● **The task**: Can you put the part of the data below that opens with the line containing "family: Ericaceae" and closes with the line containing "locality: Litiping Range, Mekong-Yangtze", both included, into a JSON list of strings, one string per line with blank lines left out?

—————

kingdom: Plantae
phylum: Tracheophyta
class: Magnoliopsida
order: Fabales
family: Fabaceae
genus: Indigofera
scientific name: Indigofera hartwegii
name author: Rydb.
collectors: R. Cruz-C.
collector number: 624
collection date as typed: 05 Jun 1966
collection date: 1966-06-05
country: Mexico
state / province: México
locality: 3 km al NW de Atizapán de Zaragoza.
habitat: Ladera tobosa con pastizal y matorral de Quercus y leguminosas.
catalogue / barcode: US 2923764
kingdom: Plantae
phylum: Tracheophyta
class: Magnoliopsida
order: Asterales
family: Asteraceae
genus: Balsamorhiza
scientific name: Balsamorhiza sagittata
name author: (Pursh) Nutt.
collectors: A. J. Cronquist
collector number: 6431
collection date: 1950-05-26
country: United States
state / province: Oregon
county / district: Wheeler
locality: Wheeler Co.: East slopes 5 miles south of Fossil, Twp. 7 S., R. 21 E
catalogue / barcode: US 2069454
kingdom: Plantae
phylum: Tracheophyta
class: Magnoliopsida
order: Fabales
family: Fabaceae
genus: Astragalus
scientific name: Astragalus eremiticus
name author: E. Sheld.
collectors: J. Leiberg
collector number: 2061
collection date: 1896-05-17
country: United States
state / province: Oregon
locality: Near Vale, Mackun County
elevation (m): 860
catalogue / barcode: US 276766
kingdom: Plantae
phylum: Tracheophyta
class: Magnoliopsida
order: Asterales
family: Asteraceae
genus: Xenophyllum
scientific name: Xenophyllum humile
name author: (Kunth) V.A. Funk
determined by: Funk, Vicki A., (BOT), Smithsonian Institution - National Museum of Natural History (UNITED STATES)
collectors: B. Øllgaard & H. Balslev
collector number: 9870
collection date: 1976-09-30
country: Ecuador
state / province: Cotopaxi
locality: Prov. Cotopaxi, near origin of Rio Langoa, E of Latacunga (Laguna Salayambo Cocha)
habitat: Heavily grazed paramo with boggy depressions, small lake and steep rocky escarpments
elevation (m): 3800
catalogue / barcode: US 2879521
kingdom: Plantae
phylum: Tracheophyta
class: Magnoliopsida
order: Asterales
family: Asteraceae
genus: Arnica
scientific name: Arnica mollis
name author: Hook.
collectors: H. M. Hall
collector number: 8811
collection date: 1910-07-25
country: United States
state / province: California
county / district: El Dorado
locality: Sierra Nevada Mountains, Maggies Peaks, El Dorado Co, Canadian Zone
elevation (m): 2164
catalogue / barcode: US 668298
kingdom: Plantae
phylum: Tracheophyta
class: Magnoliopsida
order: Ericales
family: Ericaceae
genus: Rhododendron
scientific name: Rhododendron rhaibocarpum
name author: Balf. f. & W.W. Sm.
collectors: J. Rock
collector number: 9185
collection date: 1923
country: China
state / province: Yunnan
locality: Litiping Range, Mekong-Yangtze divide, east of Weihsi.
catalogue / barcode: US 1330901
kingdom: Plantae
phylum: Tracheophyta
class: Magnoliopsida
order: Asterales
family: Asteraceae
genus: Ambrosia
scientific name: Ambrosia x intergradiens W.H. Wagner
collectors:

—————

● **Complete response**:
[
  "family: Ericaceae",
  "genus: Rhododendron",
  "scientific name: Rhododendron rhaibocarpum",
  "name author: Balf. f. & W.W. Sm.",
  "collectors: J. Rock",
  "collector number: 9185",
  "collection date: 1923",
  "country: China",
  "state / province: Yunnan",
  "locality: Litiping Range, Mekong-Yangtze divide, east of Weihsi."
]